President Bush proposed an $87 billion supplemental package to fund the U.S. military effort in Iraq and fund government infrastructure development in the country. The $87 billion appropriates $60 billion to support the 150,000 member U.S. military force stationed in Iraq. "There is no question we have to do that," he said. The remaining $27 billion is to help rebuild the nation's infrastructure including rebuilding an army, police force, and postal system.
Alexander said the lessons of World Wars I and II demonstrated the establishment of democracy and economic prosperity was the best salve to a nation defeated in war.
"After World War I, we left Germany in ruins, we sent them a bill for the war and created a breeding ground for Hitler," he said. "In World War II, we instituted the Marshall Plan, invested $13 billion over four years and built democracies in 21 European countries that became our allies.
"We don't want to leave Iraq a breeding ground for terrorism."
President Bush, in a Sept. 23 speech at the opening of this year's U.N. General Assembly session, condemned all terrorist acts and said the wars the past two years in Afghanistan and Iraq were part of the struggle against the terrorist threat. He said the United Nations "can contribute greatly" to rebuilding Iraq, suggesting U.N. assistance in developing a constitution, training civil servants, and conducting elections.
In a speech to the U.N. on Friday, Secretary of State Colin Powell said that Iraq could form a government to take over from the Coalition Provisional Authority in approximately one year. U.S. officials have begun mending fences with many European countries -- notably France and Germany -- to marshal support for U.N. and international involvement in rebuilding Iraq.
Several western European countries including France and Germany opposed the U.S.-led coalition to overthrow the government of Saddam Hussein.
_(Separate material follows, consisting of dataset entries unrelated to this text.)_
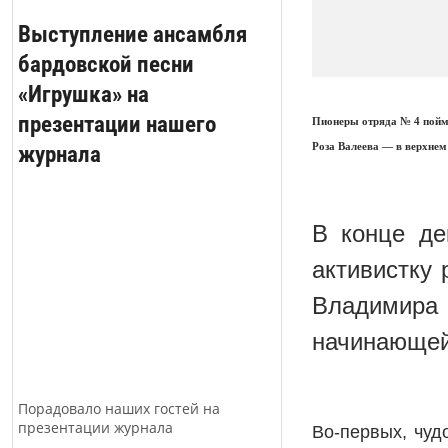
Выступление ансамбля
бардовской песни
«Игрушка» на
презентации нашего
Пионеры отряда № 4 пойм
журнала
Роза Валеева — в верхнем
В конце де
активистку
Владимира 
начинающей
Порадовало наших гостей на
презентации журнала
Во-первых, чуд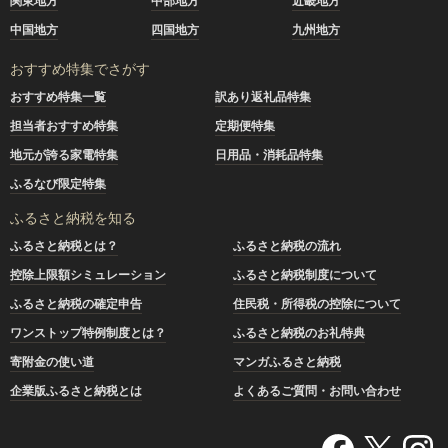
関東地方
中部地方
近畿地方
中国地方
四国地方
九州地方
おすすめ特集でさがす
おすすめ特集一覧
訳あり返礼品特集
担当者おすすめ特集
定期便特集
地元が誇る家電特集
日用品・消耗品特集
ふるなび限定特集
ふるさと納税を知る
ふるさと納税とは？
ふるさと納税の流れ
控除上限額シミュレーション
ふるさと納税制度について
ふるさと納税の確定申告
住民税・所得税の控除について
ワンストップ特例制度とは？
ふるさと納税のお礼特典
寄附金の使い道
マンガふるさと納税
企業版ふるさと納税とは
よくあるご質問・お問い合わせ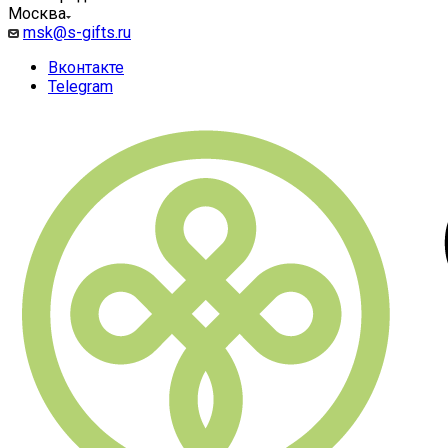
Москва
msk@s-gifts.ru
Вконтакте
Telegram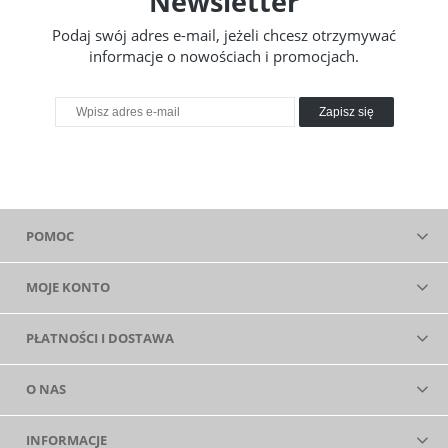
Newsletter
Podaj swój adres e-mail, jeżeli chcesz otrzymywać
informacje o nowościach i promocjach.
Zapisz się
POMOC
MOJE KONTO
PŁATNOŚCI I DOSTAWA
O NAS
INFORMACJE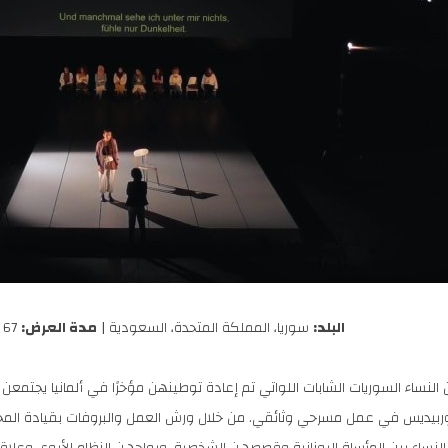
البلد:
سوريا، المملكة المتحدة، السعودية |
مدة العرض:
67 دقيقة |
لنساء السوريات الشابات اللواتي تم إعادة توطينهن مؤخرًا في ألمانيا يجتم
بيديس في عمل مسرحي وثائقي. من خلال ورش العمل والبروفات بقيادة المخ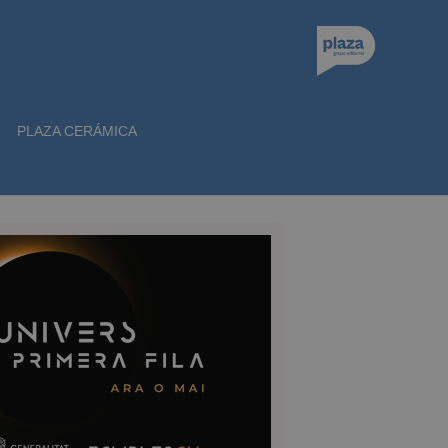
PLAZA CERÁMICA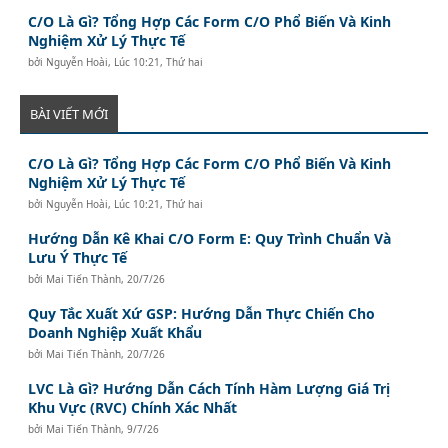
C/O Là Gì? Tổng Hợp Các Form C/O Phổ Biến Và Kinh
Nghiệm Xử Lý Thực Tế
bởi
Nguyễn Hoài
,
Lúc 10:21, Thứ hai
BÀI VIẾT MỚI
C/O Là Gì? Tổng Hợp Các Form C/O Phổ Biến Và Kinh
Nghiệm Xử Lý Thực Tế
bởi
Nguyễn Hoài
,
Lúc 10:21, Thứ hai
Hướng Dẫn Kê Khai C/O Form E: Quy Trình Chuẩn Và
Lưu Ý Thực Tế
bởi
Mai Tiến Thành
,
20/7/26
Quy Tắc Xuất Xứ GSP: Hướng Dẫn Thực Chiến Cho
Doanh Nghiệp Xuất Khẩu
bởi
Mai Tiến Thành
,
20/7/26
LVC Là Gì? Hướng Dẫn Cách Tính Hàm Lượng Giá Trị
Khu Vực (RVC) Chính Xác Nhất
bởi
Mai Tiến Thành
,
9/7/26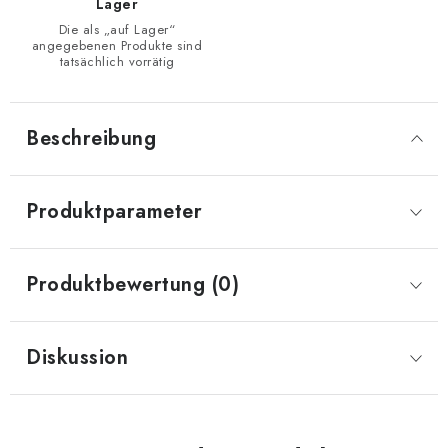
Lager
Die als „auf Lager“
angegebenen Produkte sind
tatsächlich vorrätig
Beschreibung
Produktparameter
Produktbewertung (0)
Diskussion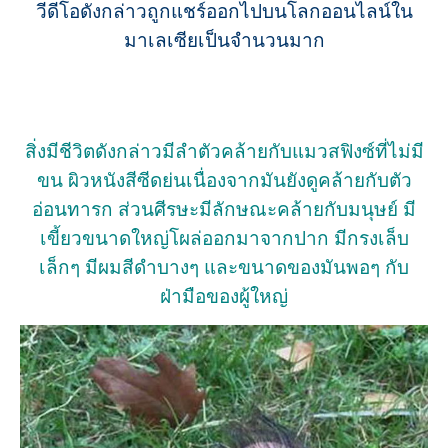
วีดีโอดังกล่าวถูกแชร์ออกไปบนโลกออนไลน์ใน
มาเลเซียเป็นจำนวนมาก
สิ่งมีชีวิตดังกล่าวมีลำตัวคล้ายกับแมวสฟิงซ์ที่ไม่มี
ขน ผิวหนังสีซีดย่นเนื่องจากมันยังดูคล้ายกับตัว
อ่อนทารก ส่วนศีรษะมีลักษณะคล้ายกับมนุษย์ มี
เขี้ยวขนาดใหญ่โผล่ออกมาจากปาก มีกรงเล็บ
เล็กๆ มีผมสีดำบางๆ และขนาดของมันพอๆ กับ
ฝ่ามือของผู้ใหญ่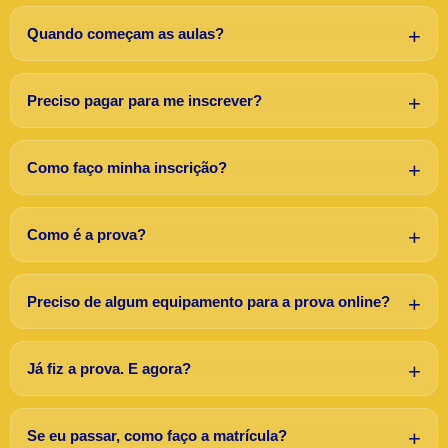
Quando começam as aulas?
Preciso pagar para me inscrever?
Como faço minha inscrição?
Como é a prova?
Preciso de algum equipamento para a prova online?
Já fiz a prova. E agora?
Se eu passar, como faço a matrícula?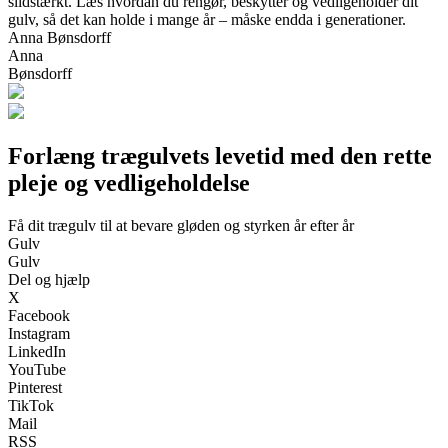
slidstærkt. Læs hvordan du rengør, beskytter og vedligeholder dit
gulv, så det kan holde i mange år – måske endda i generationer.
Anna Bønsdorff
Anna
Bønsdorff
Forlæng trægulvets levetid med den rette
pleje og vedligeholdelse
Få dit trægulv til at bevare gløden og styrken år efter år
Gulv
Gulv
Del og hjælp
X
Facebook
Instagram
LinkedIn
YouTube
Pinterest
TikTok
Mail
RSS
Their opposition forged a bitterness between the U.S. and many long-time allies.
"It would make it a lot easier to win the peace if we had some help," Alexander said. He said several countries including France and Germany could start by forgiving the $200 billion national debt accumulated during the regime of Saddam Hussein.
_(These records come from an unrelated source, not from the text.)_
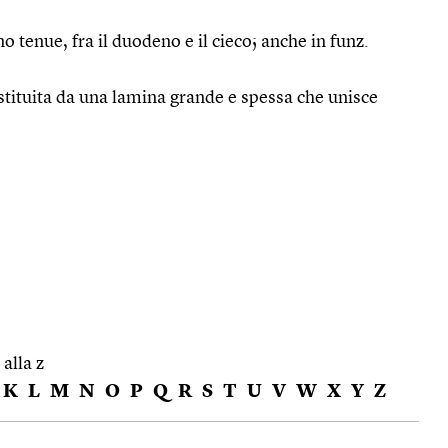
o tenue, fra il duodeno e il cieco; anche in funz.
stituita da una lamina grande e spessa che unisce
 alla z
K
L
M
N
O
P
Q
R
S
T
U
V
W
X
Y
Z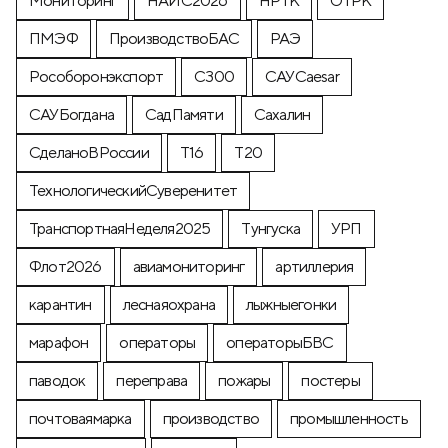
Мониторинг
НАИС2026
НРТК
ОТРК
ПМЭФ
ПроизводствоБАС
РАЭ
Рособоронэкспорт
С300
САУCaesar
САУБогдана
СадПамяти
Сахалин
СделаноВРоссии
Т16
Т20
ТехнологическийСуверенитет
ТранспортнаяНеделя2025
Тунгуска
УРП
Флот2026
авиамониторинг
артиллерия
карантин
леснаяохрана
лыжныегонки
марафон
операторы
операторыБВС
паводок
переправа
пожары
постеры
почтоваямарка
производство
промышленность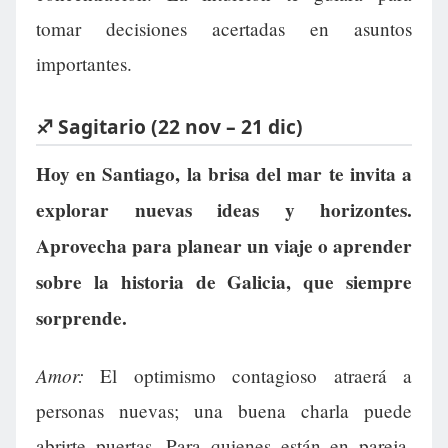
tomar decisiones acertadas en asuntos
importantes.
♐ Sagitario (22 nov – 21 dic)
Hoy en Santiago, la brisa del mar te invita a
explorar nuevas ideas y horizontes.
Aprovecha para planear un viaje o aprender
sobre la historia de Galicia, que siempre
sorprende.
Amor:
El optimismo contagioso atraerá a
personas nuevas; una buena charla puede
abrirte puertas. Para quienes están en pareja,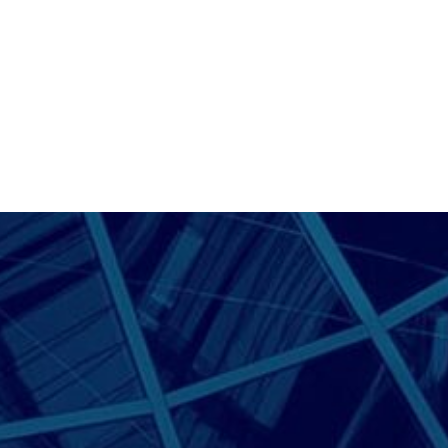
schützen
Alexander has championed a greater emphasis on the subjects of civics and history in public schools. "We're losing our national memory," he said. "Our children are remembering growing up knowing what it means to be an American," he said, "and a place like this helps remind us what it means to be an American."
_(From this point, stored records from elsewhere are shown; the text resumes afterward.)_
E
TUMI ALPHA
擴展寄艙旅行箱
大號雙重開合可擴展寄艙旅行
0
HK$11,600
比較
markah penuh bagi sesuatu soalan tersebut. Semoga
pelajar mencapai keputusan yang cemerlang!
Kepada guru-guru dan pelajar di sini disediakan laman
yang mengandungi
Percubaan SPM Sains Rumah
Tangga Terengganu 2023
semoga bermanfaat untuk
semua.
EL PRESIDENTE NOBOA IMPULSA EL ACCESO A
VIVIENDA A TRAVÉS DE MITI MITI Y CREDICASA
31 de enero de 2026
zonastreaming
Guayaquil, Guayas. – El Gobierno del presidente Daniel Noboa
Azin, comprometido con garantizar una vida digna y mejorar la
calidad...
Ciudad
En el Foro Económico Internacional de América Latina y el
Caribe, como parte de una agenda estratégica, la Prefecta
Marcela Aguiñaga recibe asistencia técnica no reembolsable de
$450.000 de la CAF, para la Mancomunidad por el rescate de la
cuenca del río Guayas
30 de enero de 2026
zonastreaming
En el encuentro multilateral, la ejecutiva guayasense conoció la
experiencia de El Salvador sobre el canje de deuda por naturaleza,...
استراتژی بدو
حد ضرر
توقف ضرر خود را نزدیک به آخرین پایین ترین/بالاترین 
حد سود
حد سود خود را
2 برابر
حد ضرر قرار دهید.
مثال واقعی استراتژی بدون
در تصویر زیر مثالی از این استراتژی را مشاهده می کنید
Alexander said the steel of national identity was particularly important given the war in Iraq and Afghanistan. The junior senator made a day of it in the Tri-Cities region appearing at the opening day of the Centennial Celebration of the James H. Quillen Veterans Affairs Medical Center in Johnson City on Friday morning. The former governor said his 7th generation grandfather, John Alexander, was one of the pioneers at the Battle of Kings Mountain and a member of the first Washington County Court of lawmakers.